Он обвел ее жарким взглядом.
— Вижу, вы уже совсем готовы к выезду.
— Верно, разве что с обувью не все в порядке. Каблуки высоковаты. Нет, нет, — со смехом замахала рукой Каролина. — Я не собираюсь опять тащить вас к сапожнику, дон Рамон. Мне вдруг очень захотелось посмотреть окрестности, но не сапожную лавку!
Итак, она хочет на простор, туда, где они останутся наедине! Медовые глаза испанца вспыхнули. Он-то именно этого и желал, но опасался, что все кончится прогулкой по Гаване.
Каролина поправила свою шляпу.
— Я не заставлю вас ждать, дон Рамон, — сказала она и, обернувшись к Лу, добавила: — Если дон Диего вернется, передай ему, что я уехала за город с доном Рамоном.
Каролина заметила блеск в глазах горничной. Уж это сообщение Лу непременно передаст адресату. В этот момент Каролина торжествовала.

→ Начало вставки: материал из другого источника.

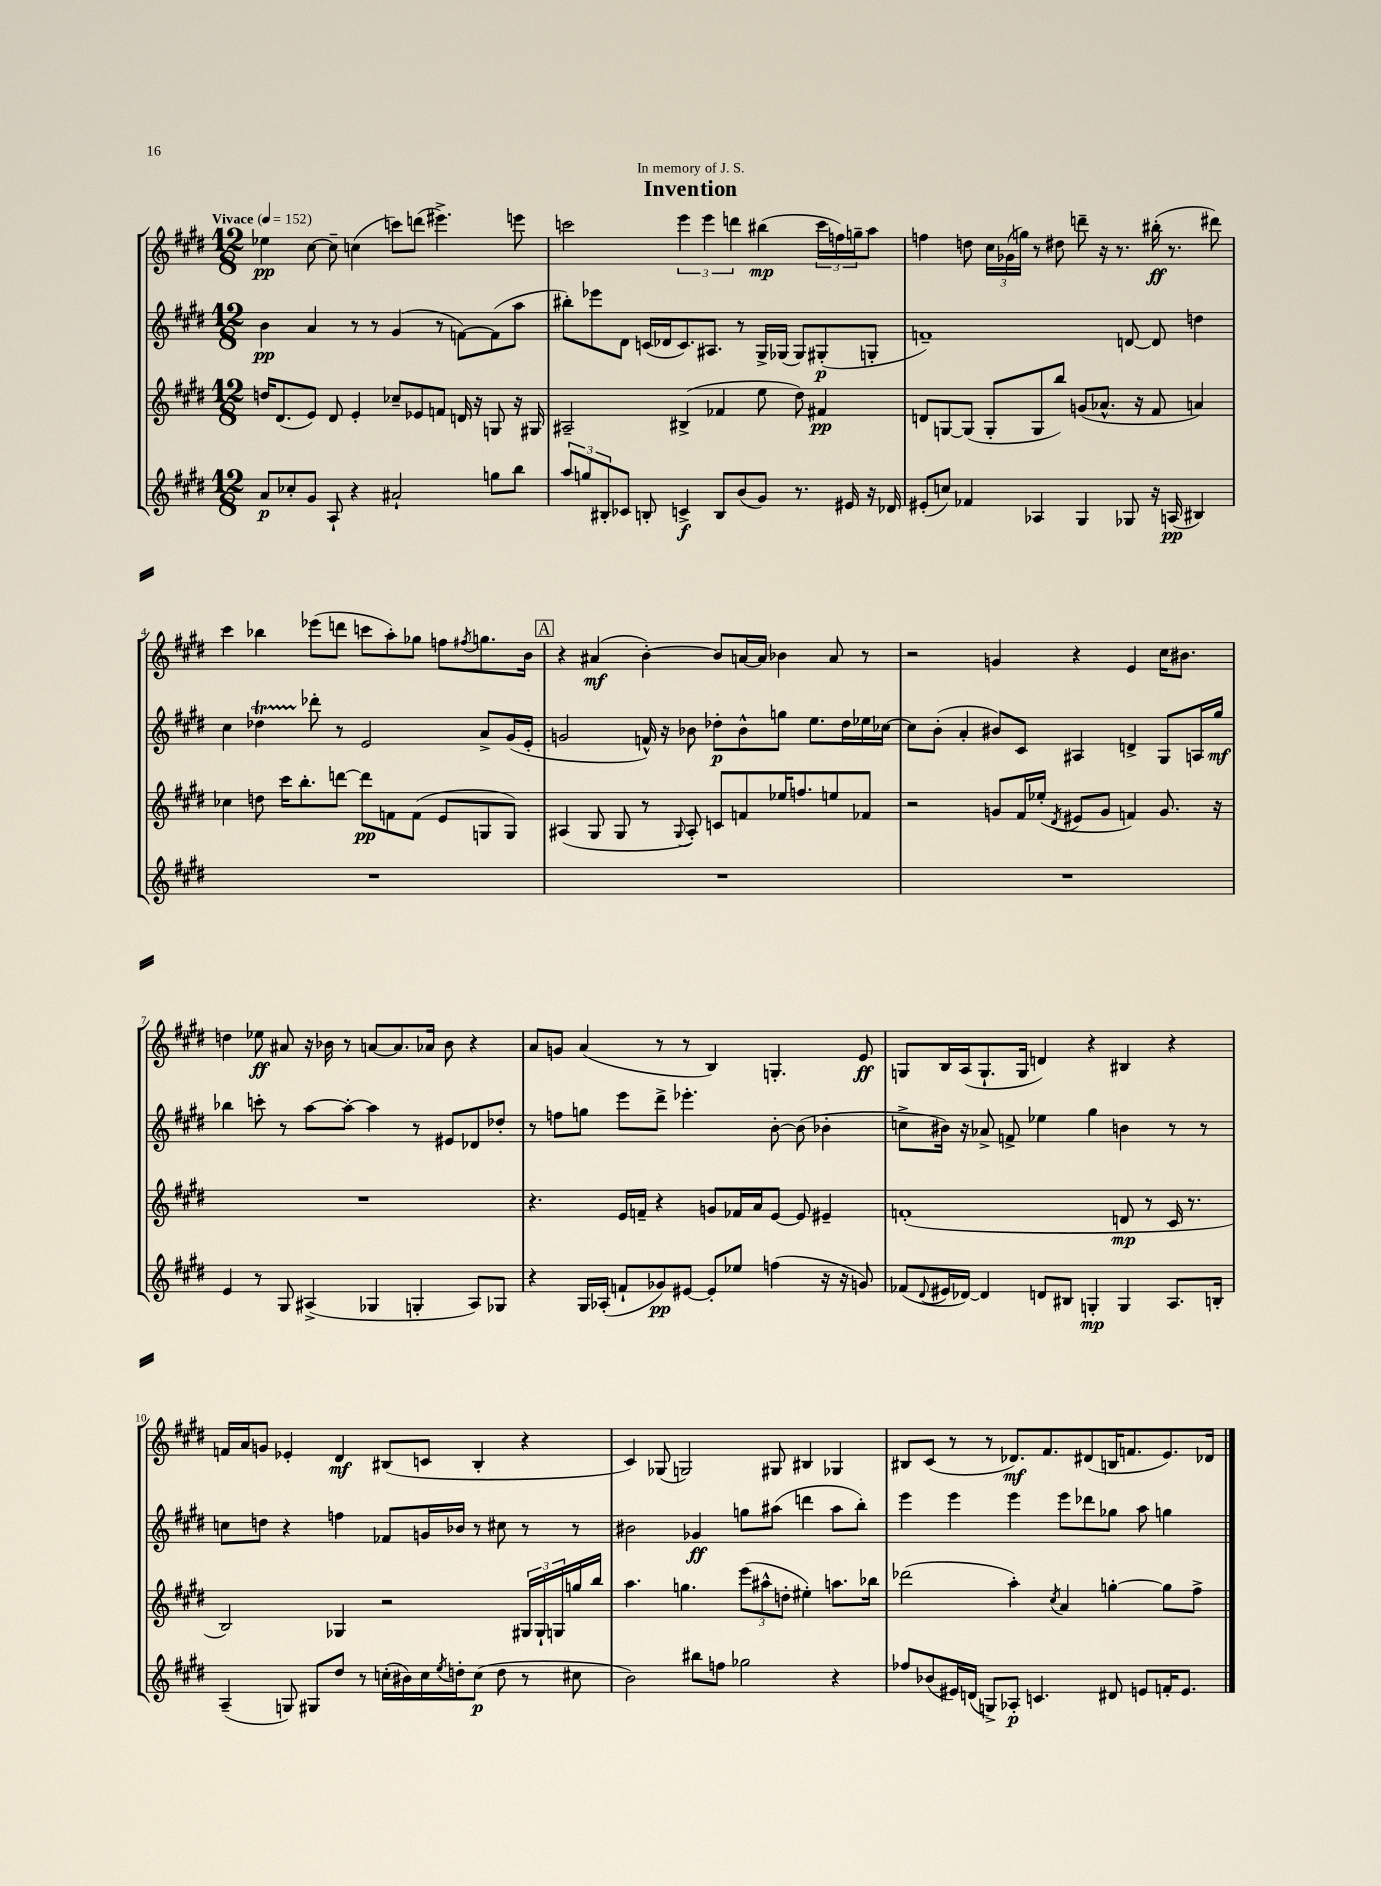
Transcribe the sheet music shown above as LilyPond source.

\header { title = "Invention" dedication = "In memory of J. S." }
<<
\new StaffGroup <<
\new Staff = "s0" {
    \clef treble \key e \major \numericTimeSignature \time 12/8 \tempo "Vivace" 4 = 152
    ees''4\pp cis''8~ cis''8-- c''4( c'''8) d'''8( eis'''4.->) e'''8 |
    c'''2 \tuplet 3/2 { e'''4 e'''4 d'''4 } bis''4\mp( \tuplet 3/2 { c'''16 f''16) g''16-- } a''8 |
    f''4 d''8 \tuplet 3/2 { cis''16 ges'16( g''16) } r8 dis''8 d'''8-- r16 r8. bis''16-.\ff( r8. dis'''8) |
    cis'''4 bes''4 ees'''8( d'''8 c'''8 a''8-.) ges''8 f''8 \acciaccatura { fis''8 } g''8. b'16 |
    \mark \markup { \box "A" } r4 ais'4\mf( b'4~-.) b'8 a'16~ a'16 bes'4 a'8 r8 |
    r2 g'4 r4 e'4 cis''16 bis'8. |
    d''4 ees''8\ff ais'8 r16 bes'16 r8 a'8~ a'8. aes'16 bes'8 r4 |
    a'8 g'8 a'4( r8 r8 b4) g4.-. e'8\ff |
    g8 b16 a16( g8.-! g16 d'4) r4 bis4 r4 |
    f'16 a'16 g'8 ees'4-. dis'4\mf bis8( c'8 bis4-. r4 |
    cis'4) ges8( g2) gis8 bis4 ges4 |
    bis8 cis'8( r8 r8 des'8.\mf) fis'8. dis'8( b16 f'8. e'8.) des'16 \bar "|." |
}
\new Staff = "s1" {
    \clef treble \key e \major \numericTimeSignature \time 12/8
    b'4\pp a'4 r8 r8 gis'4( r8 f'8~) f'8( a''8 |
    bis''8-.) ees'''8 dis'8 c'16( des'16 c'8.) ais8. r8 gis16-> ges16( ges8) gis8-.\p( g8-. |
    f'1--) d'8~ d'8 d''4 |
    cis''4 des''4\startTrillSpan des'''8-.\stopTrillSpan r8 e'2 a'8-> gis'16( e'16-. |
    \mark \markup { \box "A" } g'2 f'16-^) r16 bes'8 des''8-.\p bes'8-^ g''8 e''8. des''16 ees''16 ces''16~ |
    ces''8 b'8-.( a'4-. bis'8) cis'8 ais4 d'4-> gis8 a16 gis''16\mf |
    bes''4 c'''8-. r8 a''8~ a''8~-. a''4 r8 eis'8 des'8 des''8-. |
    r8 f''8 g''8 e'''8 dis'''8-> ees'''4.-. b'8~-. b'8( bes'4-. |
    c''8-> bis'16) r16 aes'8-> f'8-> ees''4 gis''4 b'4 r8 r8 |
    c''8 d''8 r4 f''4 fes'8 g'16 bes'16 r8 cis''8 r8 r8 |
    bis'2 ges'4\ff g''8 ais''8( d'''4 ais''8 b''8-.) |
    e'''4 e'''4 e'''4 e'''8 des'''8 ges''8 a''8 g''4 \bar "|." |
}
\new Staff = "s2" {
    \clef treble \key e \major \numericTimeSignature \time 12/8
    d''16 dis'8.( e'8) dis'8 e'4-. ces''8-- ees'8 f'8 d'16 r16 g8 r16 gis16 |
    ais2-- bis4->( fes'4 e''8 dis''8) fis'4\pp |
    d'8 g8~ g8( g8-. g8 b''8) g'8( aes'8.-^ r16 fis'8 a'4) |
    ces''4 d''8 cis'''16 b''8.-. d'''8~ d'''8\pp f'8 f'8( e'8 g8 g8) |
    \mark \markup { \box "A" } ais4( gis8 gis8 r8 \appoggiatura { gis8 } ais8-.) c'8 f'8 ees''16 f''8. e''8 fes'8 |
    r2 g'8 fis'16 ees''16-.( \acciaccatura { dis'8 } eis'8 g'8 f'4) g'8. r16 |
    R1. |
    r4. e'16 f'16-- r4 g'8 fes'16 a'16 e'8~ e'8 eis'4-- |
    f'1-.( d'8\mp r8 cis'16 r8. |
    b2) ges4 r2 \tuplet 3/2 { gis16 gis16-! g16 } g''16 b''16 |
    a''4. g''4. \tuplet 3/2 { e'''8( ais''8-^ d''8-. } eis''4-.) a''8. bes''16 |
    des'''2( a''4-.) \acciaccatura { cis''8 } a'4 g''4~-. g''8 fis''8-> \bar "|." |
}
\new Staff = "s3" {
    \clef treble \key e \major \numericTimeSignature \time 12/8
    a'8\p ces''8-. gis'8 a8-! r4 ais'2-! g''8 b''8 |
    \tuplet 3/2 { a''8 g''8 bis8-. } ces'8 b8-. c'4->\f b8 b'8( gis'8) r8. eis'16 r16 des'16 |
    eis'8-.( c''8) fes'4 aes4 gis4 ges8 r16 a16\pp( bis4) |
    R1. |
    \mark \markup { \box "A" } R1. |
    R1. |
    e'4 r8 gis8 ais4->( ges4 g4-. ais8) ges8 |
    r4 gis16 aes16-.( f'8-! ges'8\pp) eis'8~ eis'8-. ees''8 f''4( r16 r16 g'8) |
    fes'8( \appoggiatura { dis'8 } eis'16 des'16~) des'4 d'8 bis8 g4-.\mp g4 a8. b16-. |
    a4--( g8) gis8 dis''8 r8 c''16-.( bis'16) c''16 \acciaccatura { e''8 } d''16-. c''8\p( d''8 r8 cis''8 |
    b'2) bis''8 f''8 ges''2 r4 |
    fes''8 bes'8( eis'16) d'16( g8->) aes8-.\p c'4. dis'8 e'8 f'16-. e'8. \bar "|." |
}
>>
>>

Дон Рамон дель Мундо с гордостью провез Каролину по улицам Гаваны с ее красивыми зданиями в стиле рококо, с ее красными черепичными крышами и изящными ажурными балконами. Лошади шли шагом, и молодые люди беседовали. Дон Рамон рассказывал Каролине о Гаване и о тех, кто жил в том или ином доме. О каждом он знал что-нибудь интересное. Постепенно белокаменные дома сменились ветхими хижинами и винокурнями, у которых громоздились кучи мусора. Обитатели хижин — кто босиком, кто в сандалиях на босу ногу — сидели у дверей своих жилищ, с любопытством взирая на всадников. Наверное, дон Рамон являлся известной в городе личностью, а может, все дело в том, что они были очень красивой парой — хозяин Эль-Морро и его белокурая дама на белом коне. Они петляли по узким, грязным улочкам, заполненным голыми ребятишками и проститутками в умопомрачительно ярких тюрбанах, в пестрых юбках и блузах с обнаженными плечами и почти обнаженной грудью. Мимо то и дело проходили крестьяне с усталыми, пустыми глазами; они вели за собой мулов с такими же пустыми глазами. Потом и это прибежище нищеты осталось позади, и Каролина с доном Рамоном выехали на зеленый простор, и теперь уже никто не встречался им на пути.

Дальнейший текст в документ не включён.